Figure 1: Typical Raman spectra for two random samples. The magnification on the right highlights the different high and low values for collagen cross-link (CCL) for the two samples.

The mechanical testing was performed in dry condition on a custom-made stage equipped with a three-axis manual positioning device. The stage was fixed on a CLSM confocal microscope (LSM 510, Carl Zeiss MicroImaging GmbH, Germany). A rounded loading tip (radius = 0.1 mm) and two supports (span lengths = 0.53 mm) were used for the three-point bending test. The tensile tests employed a custom clamping mechanism at the embedded extremities of the trabecula, which allowed for the alignment of the trabecula by means of a high-magnification digital camera (Dino-Lite AD7013MTL, AnMo Electronics Corporation, Hsinchu, Taiwan) and for the application of the force along its axis. A stepwise strain-locked loading protocol was implemented, and after the measurement of the dimensions of the samples, each load step was estimated to apply a maximum strain step of approximately 0.2%, with an estimated constant strain rate <0.001 s−1, in order to eliminate the effect of creep. Each sample was loaded until failure. The surface strain at each loading step was optically measured by acquisition of a three-dimensional stack of the trabecular surfaces where a random pattern of fluorescent microspheres (diameter: 6 μm, Fluoresbrite Yellow Green (YG), Polysciences, Inc., Warrington, Pennsylvania, USA) was deposited [38]. Finite element analysis implementing a Voce exponential nonlinear model [39] was subsequently used to calculate the intrinsic mechanical properties of each sample. The analyzed parameters were the elastic modulus , yield stress and strain , ultimate stress and strain , elastic work (EW), and postyield work (PYW).

2.2. Statistical Models

All statistical tests were conducted with SPSS Statistics 20 (IBM SPSS Statistic, Version 20, IBM Corporation, New York, USA).
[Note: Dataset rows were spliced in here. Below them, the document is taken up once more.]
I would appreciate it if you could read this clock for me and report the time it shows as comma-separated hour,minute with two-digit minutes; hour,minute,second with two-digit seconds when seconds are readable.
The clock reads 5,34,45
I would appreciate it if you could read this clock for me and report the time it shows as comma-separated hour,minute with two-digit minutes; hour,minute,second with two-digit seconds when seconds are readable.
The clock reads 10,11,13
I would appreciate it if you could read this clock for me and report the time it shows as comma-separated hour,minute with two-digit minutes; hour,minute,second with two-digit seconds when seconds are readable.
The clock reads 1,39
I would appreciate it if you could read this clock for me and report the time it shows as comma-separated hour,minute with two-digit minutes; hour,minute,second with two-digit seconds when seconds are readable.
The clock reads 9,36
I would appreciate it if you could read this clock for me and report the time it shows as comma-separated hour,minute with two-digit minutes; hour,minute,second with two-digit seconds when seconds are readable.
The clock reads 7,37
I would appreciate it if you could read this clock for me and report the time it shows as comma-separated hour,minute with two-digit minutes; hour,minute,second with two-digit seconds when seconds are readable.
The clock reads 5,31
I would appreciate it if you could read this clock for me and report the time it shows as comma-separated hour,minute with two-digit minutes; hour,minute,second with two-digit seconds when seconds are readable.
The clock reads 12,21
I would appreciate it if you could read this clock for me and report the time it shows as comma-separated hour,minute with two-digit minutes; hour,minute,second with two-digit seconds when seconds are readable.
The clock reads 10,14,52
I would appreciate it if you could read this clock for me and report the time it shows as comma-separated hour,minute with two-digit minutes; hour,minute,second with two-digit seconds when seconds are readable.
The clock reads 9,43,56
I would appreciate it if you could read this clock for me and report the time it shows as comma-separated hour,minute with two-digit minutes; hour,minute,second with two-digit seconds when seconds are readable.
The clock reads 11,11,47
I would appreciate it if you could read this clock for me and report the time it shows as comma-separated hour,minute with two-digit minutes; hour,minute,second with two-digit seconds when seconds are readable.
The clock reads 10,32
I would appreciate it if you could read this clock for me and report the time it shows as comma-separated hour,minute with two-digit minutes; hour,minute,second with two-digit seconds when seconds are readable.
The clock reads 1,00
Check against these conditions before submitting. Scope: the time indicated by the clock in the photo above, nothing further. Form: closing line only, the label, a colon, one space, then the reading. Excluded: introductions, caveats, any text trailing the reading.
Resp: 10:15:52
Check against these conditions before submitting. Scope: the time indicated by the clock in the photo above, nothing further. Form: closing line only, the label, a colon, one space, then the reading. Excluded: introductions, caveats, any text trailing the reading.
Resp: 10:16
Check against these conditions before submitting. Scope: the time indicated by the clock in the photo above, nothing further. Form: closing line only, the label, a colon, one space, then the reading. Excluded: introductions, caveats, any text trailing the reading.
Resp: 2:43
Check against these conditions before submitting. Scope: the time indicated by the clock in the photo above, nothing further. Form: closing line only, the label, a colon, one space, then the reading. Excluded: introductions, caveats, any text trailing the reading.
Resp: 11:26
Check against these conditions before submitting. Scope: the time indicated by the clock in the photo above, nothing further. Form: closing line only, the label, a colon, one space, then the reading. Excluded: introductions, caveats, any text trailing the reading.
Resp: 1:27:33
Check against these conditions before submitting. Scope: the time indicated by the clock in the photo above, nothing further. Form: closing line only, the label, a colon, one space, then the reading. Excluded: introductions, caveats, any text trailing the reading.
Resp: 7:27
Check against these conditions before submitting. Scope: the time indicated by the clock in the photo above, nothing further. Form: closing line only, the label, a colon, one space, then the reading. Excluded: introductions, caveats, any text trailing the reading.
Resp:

Linear regression analysis was implemented to identify the statistically significant relationships and to verify whether the structure of the collagen fibers and the bone matrix composition have a significant relationship with ultimate properties. A total of 4 material parameters and 7 mechanical parameters were analyzed [33], and the tensile and bending groups were analyzed separately. In both groups, the relationship between the mechanical and material parameters was evaluated with linear regression analysis for the two donors separately. A covariate model was applied to test whether the two regression slopes and intercepts of each donor were significantly different, in both tensile and bending groups.

Hierarchical multivariate regression analysis was used to investigate the extent to which each of the material parameters from both donors independently contribute to the variance in the ultimate properties. The ultimate strain was used as the dependent variable, and TMD, CPR, CCL, and MMR were entered stepwise as independent variables, beginning with the variable with the highest Pearson correlation coefficient. The model included all variables that were significantly correlated with the dependent variable.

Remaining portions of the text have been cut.